I need do many comparsions in opencl programm. Now i make it like this

int memcmp(__global unsigned char* a,__global unsigned char* b,__global int size){
    for (int i = 0; i<size;i++){
         if(a[i] != b[i])return 0;
    }
    return 1;
}

How i can make it faster? Maybe using vectors like uchar4 or somethins else? Thanks!

lebron2323
  • 990
  • 2
  • 14
  • 29

1 Answers1

3

I guess that your kernel computes "size" elements for each thread. I think that your code can improve if your accesses are more coalesced. Thanks to the L1 caches of the current GPUs this is not a huge problem but it can imply a noticeable performance penalty. For example, you have 4 threads(work-items), size = 128, so the buffers have 512 uchars. In your case, thread #0 acceses to a[0] and b[0], but it brings to cache a[0]...a[63] and the same for b. thread #1 wich belongs to the same warp (aka wavefront) accesses to a[128] and b[128], so it brings to cache a[128]...a[191], etc. After thread #3 all the buffer is in the cache. This is not a problem here taking into account the small size of this domain.
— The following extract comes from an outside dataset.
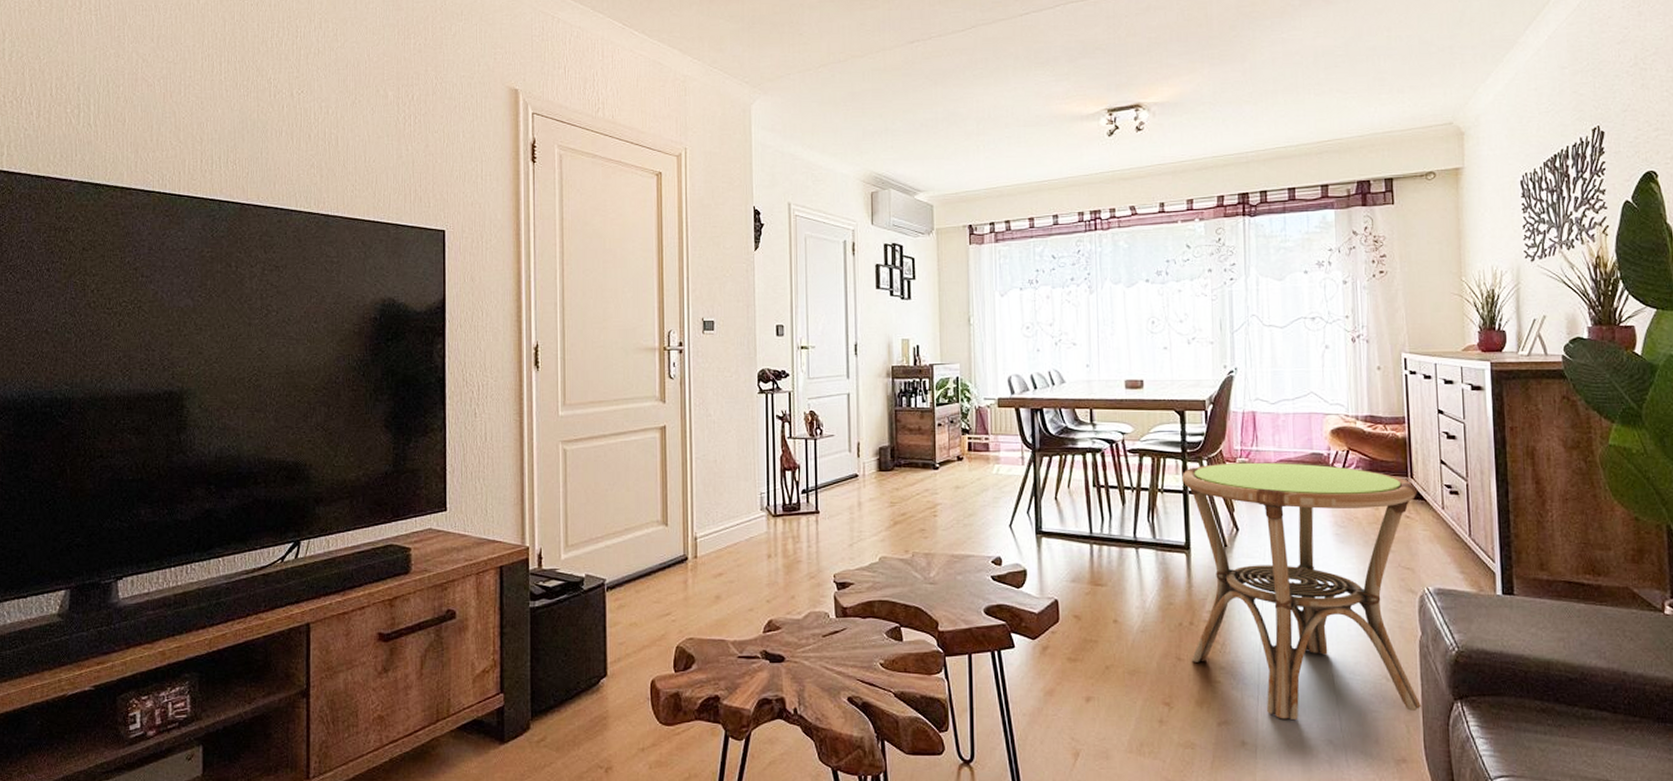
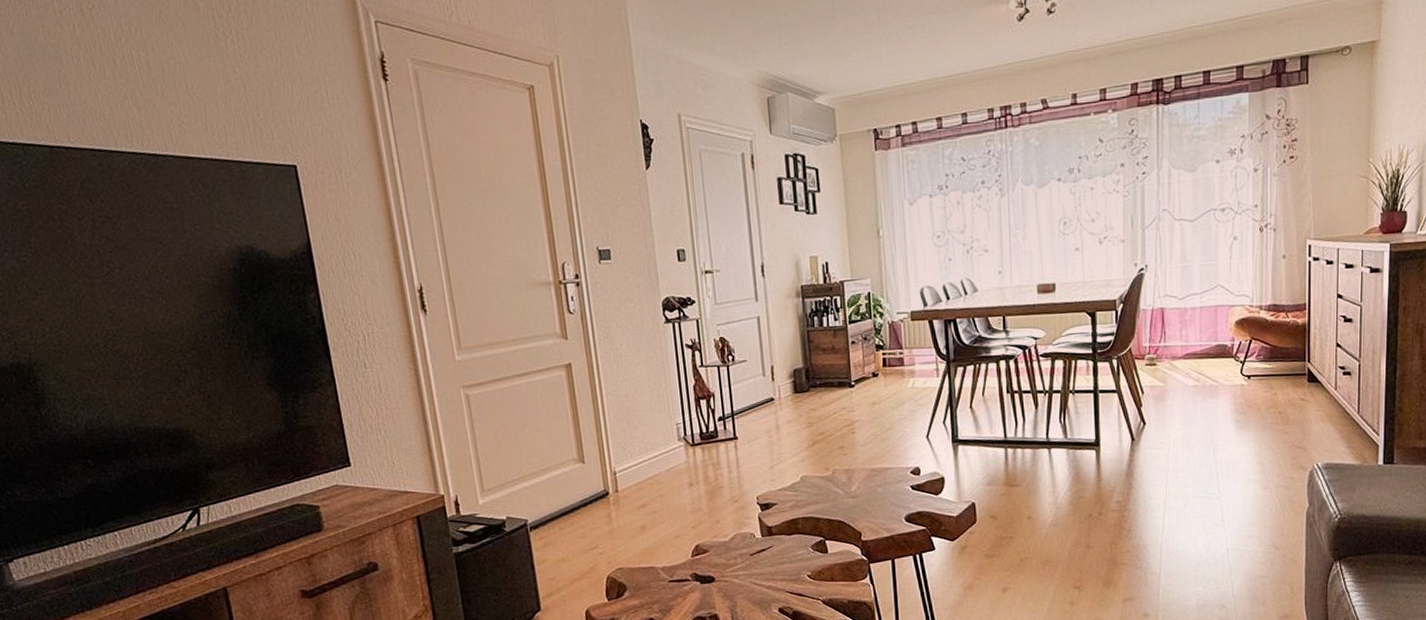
side table: present [1182,462,1421,721] -> none [1092,355,1314,592]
However, if each thread accesses to each element consecutively, only one "cache line" is necessary all the time for your 4 threads execution (the accesses are coalesced). The behavior will be better when more threads per block are considered. Please, try it and tell me your conclusions. Thank you.

See: http://www.nvidia.com/content/cudazone/download/opencl/nvidia_opencl_programmingguide.pdf Section 3.1.2.1 It is a bit old but their concepts are not so old.

PS: By the way, after this I would try to use uchar4 as you commented and also the "loop unrolling".

Moises Viñas
  • 1,073
  • 2
  • 7
  • 9